DISTINCT Operator
The DISTINCT
operator in a SELECT
statement filters the result set to
remove duplicates:
-- Returns the unique values from one column.
-- NULL is included in the set of values if any rows have a NULL in this column.
select distinct c_birth_country from customer;
-- Returns the unique combinations of values from multiple columns.
select distinct c_salutation, c_last_name from customer;
You can use DISTINCT
in combination with an aggregation function, typically
COUNT()
, to find how many different values a column contains:
-- Counts the unique values from one column.
-- NULL is not included as a distinct value in the count.
select count(distinct c_birth_country) from customer;
-- Counts the unique combinations of values from multiple columns.

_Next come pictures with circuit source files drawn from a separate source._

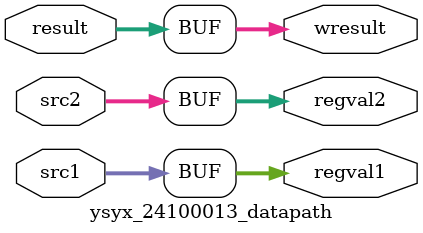
<source format=v>
module ysyx_24100013_datapath (
    input [31:0] src1,
    input [31:0] src2,
    input [31:0] result,
    output [31:0] regval1,
    output [31:0] regval2,
    output [31:0] wresult
);
    assign regval1 = src1;
    assign regval2 = src2;
    assign wresult = result;

endmodule

</source>
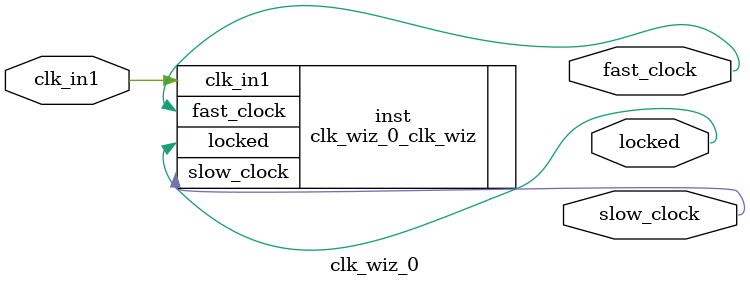
<source format=v>


`timescale 1ps/1ps

(* CORE_GENERATION_INFO = "clk_wiz_0,clk_wiz_v5_3_0,{component_name=clk_wiz_0,use_phase_alignment=true,use_min_o_jitter=false,use_max_i_jitter=false,use_dyn_phase_shift=false,use_inclk_switchover=false,use_dyn_reconfig=false,enable_axi=0,feedback_source=FDBK_AUTO,PRIMITIVE=MMCM,num_out_clk=2,clkin1_period=8.0,clkin2_period=10.0,use_power_down=false,use_reset=false,use_locked=true,use_inclk_stopped=false,feedback_type=SINGLE,CLOCK_MGR_TYPE=NA,manual_override=false}" *)

module clk_wiz_0 
 (
 // Clock in ports
  input         clk_in1,
  // Clock out ports
  output        slow_clock,
  output        fast_clock,
  // Status and control signals
  output        locked
 );

  clk_wiz_0_clk_wiz inst
  (
 // Clock in ports
  .clk_in1(clk_in1),
  // Clock out ports  
  .slow_clock(slow_clock),
  .fast_clock(fast_clock),
  // Status and control signals               
  .locked(locked)            
  );

endmodule

</source>
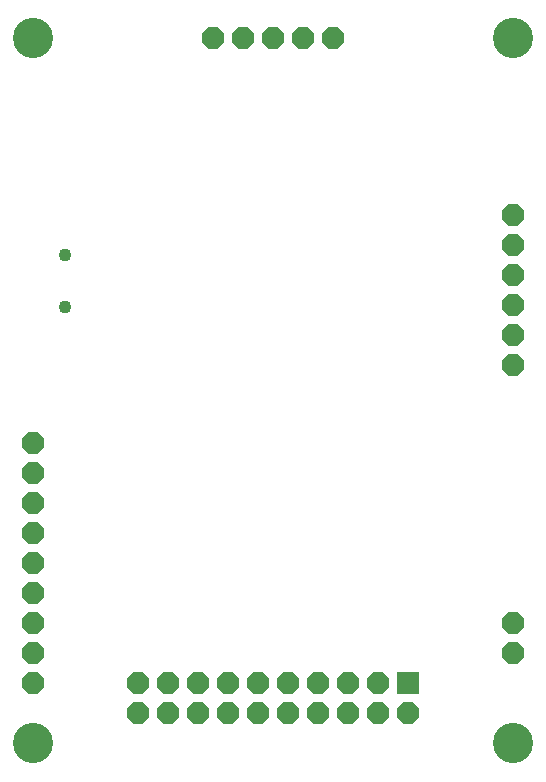
<source format=gbs>
G75*
G70*
%OFA0B0*%
%FSLAX24Y24*%
%IPPOS*%
%LPD*%
%AMOC8*
5,1,8,0,0,1.08239X$1,22.5*
%
%ADD10C,0.1340*%
%ADD11OC8,0.0720*%
%ADD12R,0.0720X0.0720*%
%ADD13C,0.0434*%
D10*
X001383Y001151D03*
X017383Y001151D03*
X017383Y024651D03*
X001383Y024651D03*
D11*
X007383Y024651D03*
X008383Y024651D03*
X009383Y024651D03*
X010383Y024651D03*
X011383Y024651D03*
X017383Y018751D03*
X017383Y017751D03*
X017383Y016751D03*
X017383Y015751D03*
X017383Y014751D03*
X017383Y013751D03*
X017383Y005151D03*
X017383Y004151D03*
X013883Y002151D03*
X012883Y002151D03*
X012883Y003151D03*
X011883Y003151D03*
X011883Y002151D03*
X010883Y002151D03*
X010883Y003151D03*
X009883Y003151D03*
X009883Y002151D03*
X008883Y002151D03*
X008883Y003151D03*
X007883Y003151D03*
X007883Y002151D03*
X006883Y002151D03*
X006883Y003151D03*
X005883Y003151D03*
X005883Y002151D03*
X004883Y002151D03*
X004883Y003151D03*
X001383Y003151D03*
X001383Y004151D03*
X001383Y005151D03*
X001383Y006151D03*
X001383Y007151D03*
X001383Y008151D03*
X001383Y009151D03*
X001383Y010151D03*
X001383Y011151D03*
D12*
X013883Y003151D03*
D13*
X002458Y015685D03*
X002458Y017417D03*
M02*

</source>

select count(distinct c_salutation, c_last_name) from customer;
One construct that Impala SQL does not support is using DISTINCT
in more than one
aggregation function in the same query. For example, you could not have a single query with both
COUNT(DISTINCT c_first_name)
and COUNT(DISTINCT c_last_name)
in the
SELECT
list.
Zero-length strings: For purposes of clauses such as DISTINCT
and GROUP
BY
, Impala considers zero-length strings (""
), NULL
, and space
to all be different values.
By default, Impala only allows a single COUNT(DISTINCT columns)
expression in each query.
If you do not need precise accuracy, you can produce an estimate of the distinct values for a column by
specifying NDV(column)
; a query can contain multiple instances of
NDV(column)
. To make Impala automatically rewrite
COUNT(DISTINCT)
expressions to NDV()
, enable the
APPX_COUNT_DISTINCT
query option.
To produce the same result as multiple COUNT(DISTINCT)
expressions, you can use the
following technique for queries involving a single table:
select v1.c1 result1, v2.c1 result2 from
(select count(distinct col1) as c1 from t1) v1
cross join
(select count(distinct col2) as c1 from t1) v2;
Because CROSS JOIN
is an expensive operation, prefer to use the NDV()
technique wherever practical.
In contrast with some database systems that always return DISTINCT
values in sorted order,
Impala does not do any ordering of DISTINCT
values. Always include an ORDER
BY
clause if you need the values in alphabetical or numeric sorted order.